POSTOPERATIVE MANAGEMENT

Further treatment basically depends on the location of the mega-endoprosthesis used.

RESULTS

Macroscopically and microscopically, fibroblasts migrate into the tube's mesh, so that attachment of the soft tissue takes place. As of yet, no cases of luxation have occurred when the tube is used in combination with a bipolar head, and with fixed-implant cups the risk of luxation can be reduced using tripolar cup systems. In patients with a proximal tibial replacement, active straightening of the knee joint can be restored in most cases, although some limitation on active extension is still possible depending on the extent of the tumor resection.

摘要

目的

恢复功能及主动活动范围,并在关节切除术后稳定关节。

适应症

使用肱骨近端和股骨假体修复缺损后重建关节囊。
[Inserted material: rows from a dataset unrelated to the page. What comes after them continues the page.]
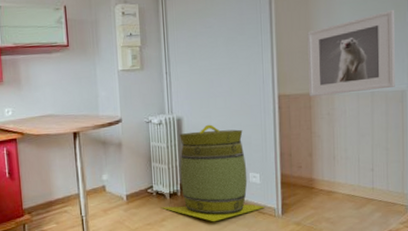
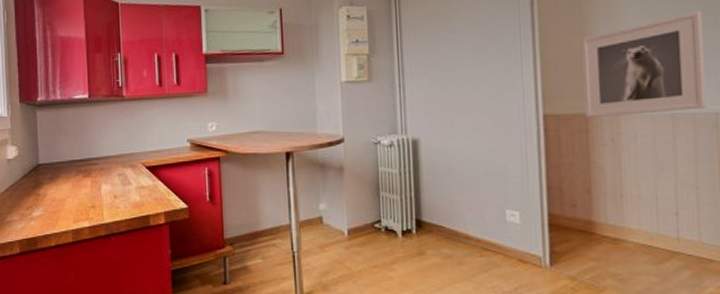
barrel: present [160,124,266,221] -> none [390,148,528,268]

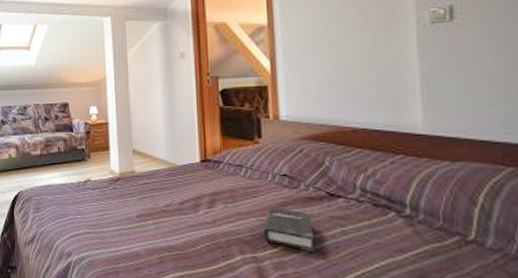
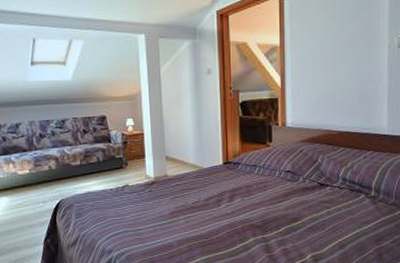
hardback book: present [263,207,314,253] -> none [271,197,307,230]

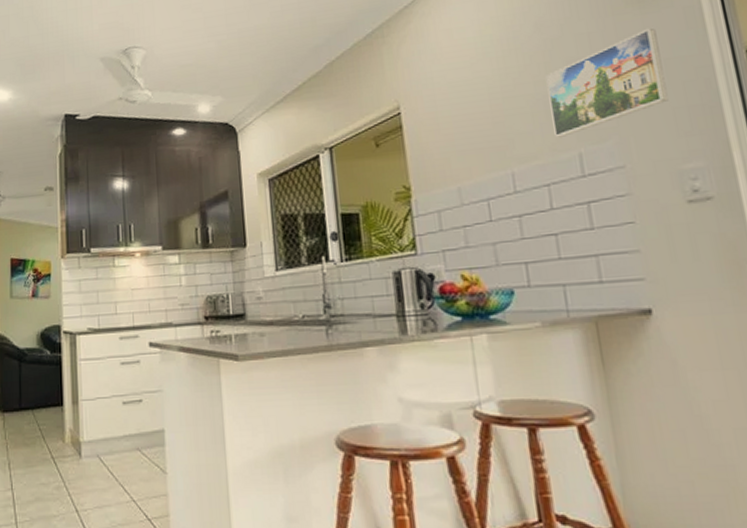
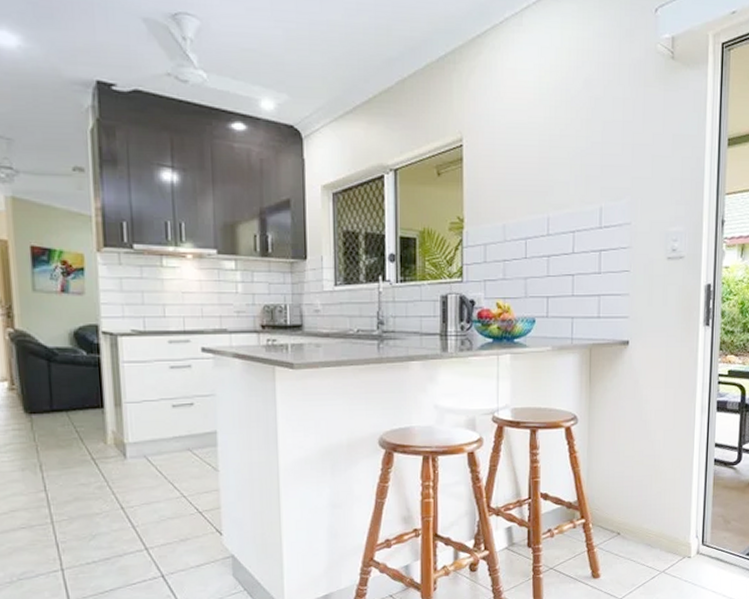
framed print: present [545,28,669,138] -> none [585,104,672,191]

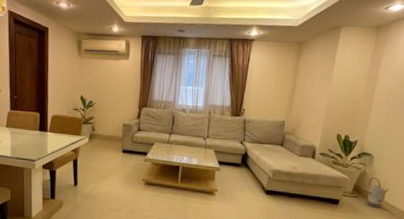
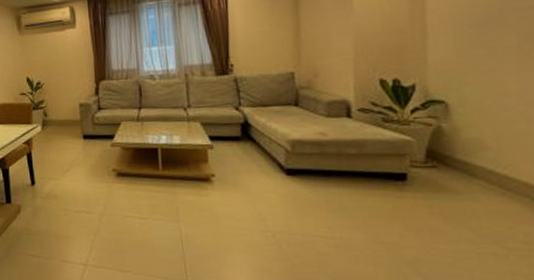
watering can: present [366,177,389,209] -> none [449,134,490,183]

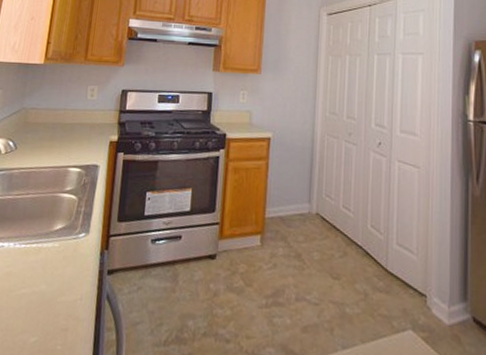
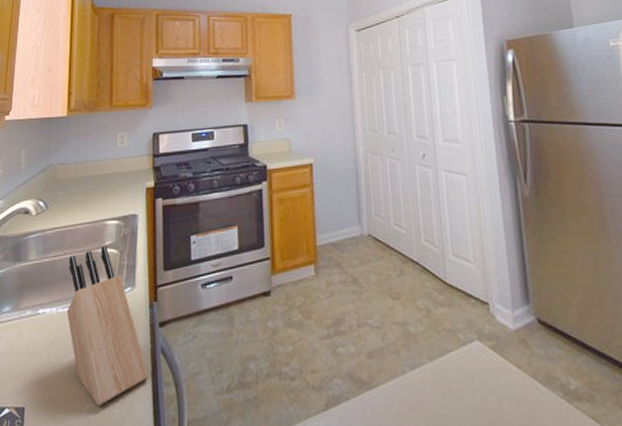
knife block: none [23,191,93,341] -> present [66,246,149,407]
肌腱和肌肉的重新附着。

禁忌症

急性或慢性感染。感染治愈后的状态。

手术技术

使用不可吸收的Ethibond®缝线(德国诺德施泰特强生医疗公司)将附着管(德国布克斯泰胡德的Implantcast)连接到关节囊(肱骨近端和股骨置换)或直接连接到假体(用于胫骨近端置换)。如果关节囊已被完全切除,则使用骨锚。先前已连接到骨干的假体主体,然后通过管子向远端拉动,并在其顶部放置一个(双极)头部或肱骨帽。在肱骨近端和股骨置换中,管子近端切开可能有助于在直视下重新定位假体。重新定位后,在腹侧完成管子的固定,并缝合先前在管子上制作的切口。将管子固定到假体上可通过在管子周围放置Ethibond®缝线来进行,或者 - 对于肱骨近端和胫骨置换 - 可以通过小孔将缝合材料附着到假体上。

术后管理

进一步的治疗基本上取决于所使用的大型内置假体的位置。

结果

在宏观和微观层面上,成纤维细胞迁移到管子的网眼中,从而实现软组织的附着。到目前为止,当管子与双极头部联合使用时,尚未发生脱位病例,并且对于固定植入杯,使用三极杯系统可降低脱位风险。在胫骨近端置换的患者中,大多数情况下膝关节的主动伸直功能可以恢复,尽管根据肿瘤切除的程度,主动伸展仍可能存在一些限制。